(PAGE EXTRACT begins)

There is a strange correlation between depressing Emo music and modern “gothic” culture that cannot be deciphered. Since when did “Screaming Infidelities” have anything to do with wearing really tight clothes and dark colors, having black hair that covers your eyes, and living life as if the weight of the world is on your shoulders? Cheer up Emo kids! Good Lord! This community is marked by looking depressed and lethargic, a lack of interest in anything (except one’s own problems), and low rise jeans with buttcrack visuals. When “The Get Up Kids” and “Dashboard Confessional” came on the scene, the Emo community appeared happy. Yet at some point (in Minnesota at least), the community took a turn to the dark side.Beaten up Chuck Taylor’s and studded belts of old were turned in for crappy melodramatic poetry and self-mutilation. I spoke with an Emo specimen the other day- it was like interviewing the girl who crawled out of the well in “The Ring” (guttural noises and all). The strange thing is these kids may not have it all that bad! So part the hair, open your eyes, and stop playing Dracula…..we want the old Emo back! Life is fair!

(PAGE EXTRACT ends)
(GIVEN DATA begins)

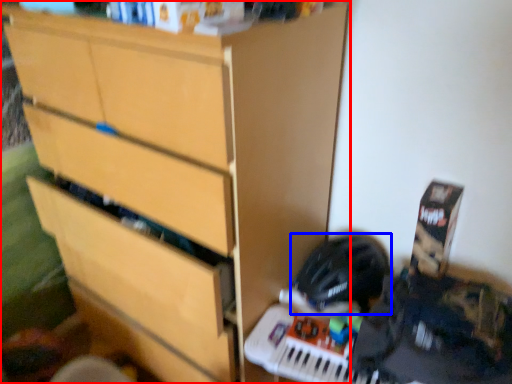
Question: Which object appears farthest to the camera in this image, chest of drawers (highlighted by a red box) or helmet (highlighted by a blue box)?

Choices:
 (A) chest of drawers
 (B) helmet

Answer: (B)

(GIVEN DATA ends)

> **YOUR TASKS**
1. Rewrite the paragraph of the Emo piece that begins "There is a strange correlation" as a short bulleted list of its main points.
2. According to the Emo piece, in what place at least did the community take a turn to the dark side?
3. List the things that the Emo piece says mark the community.
Use only the Emo piece, not the rows.

> **RESPONSES PER TASK**
1.
- The writer sees an odd link between depressing Emo music and modern "gothic" culture: tight clothes, dark colors, black hair over the eyes, and a gloomy outlook.
- The community is marked by looking depressed and lethargic, caring only about its own problems, and wearing low rise jeans.
- When "The Get Up Kids" and "Dashboard Confessional" appeared, Emo kids seemed happy.
- Later, at least in Minnesota, the scene turned dark. Beaten-up Chuck Taylors and studded belts gave way to melodramatic poetry and self-mutilation.
- The writer says talking with one Emo kid was like interviewing the girl from "The Ring."
- The writer thinks these kids may not have it so bad and asks for the old, happier Emo back.

2. Minnesota.

3.
- Looking depressed and lethargic
- A lack of interest in anything (except one's own problems)
- Low rise jeans with buttcrack visuals